Data:
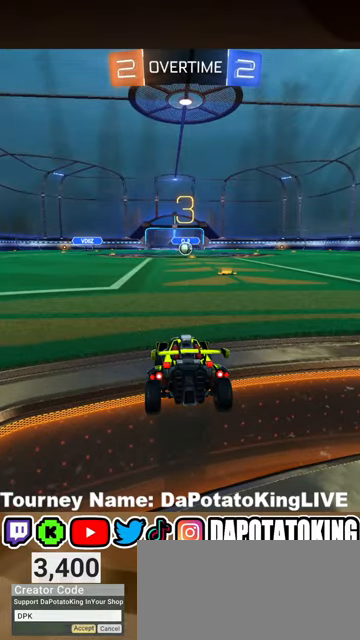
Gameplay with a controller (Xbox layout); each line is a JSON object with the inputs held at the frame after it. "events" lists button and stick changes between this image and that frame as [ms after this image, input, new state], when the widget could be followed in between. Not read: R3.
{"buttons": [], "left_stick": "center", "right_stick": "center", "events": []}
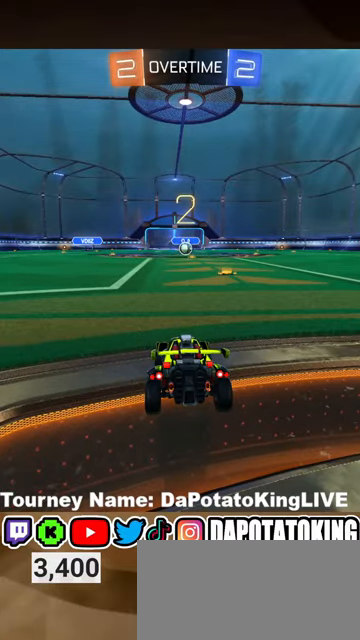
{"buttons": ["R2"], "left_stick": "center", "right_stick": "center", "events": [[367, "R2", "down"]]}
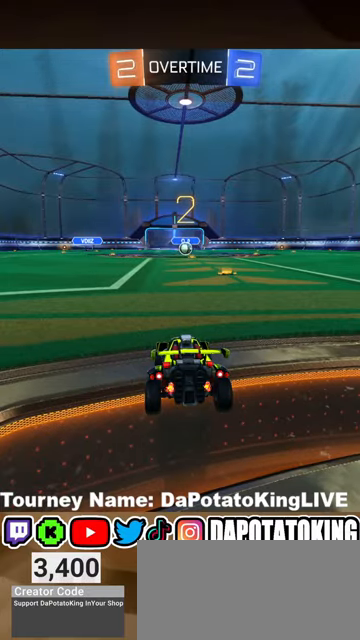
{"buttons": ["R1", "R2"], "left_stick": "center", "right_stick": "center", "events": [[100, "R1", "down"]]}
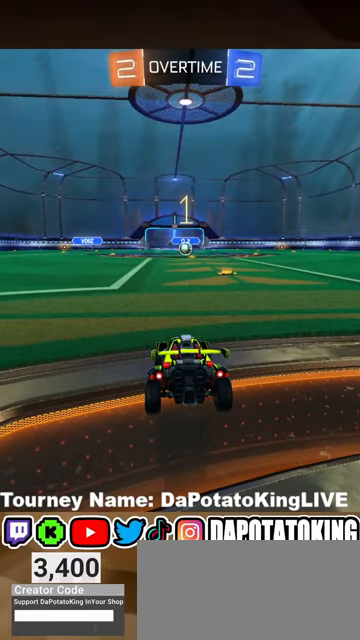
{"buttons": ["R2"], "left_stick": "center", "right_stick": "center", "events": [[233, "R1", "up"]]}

Prompt:
Among the entries above, how many lines contain the string "buttons"? Write the number alone.

Exercise output:
4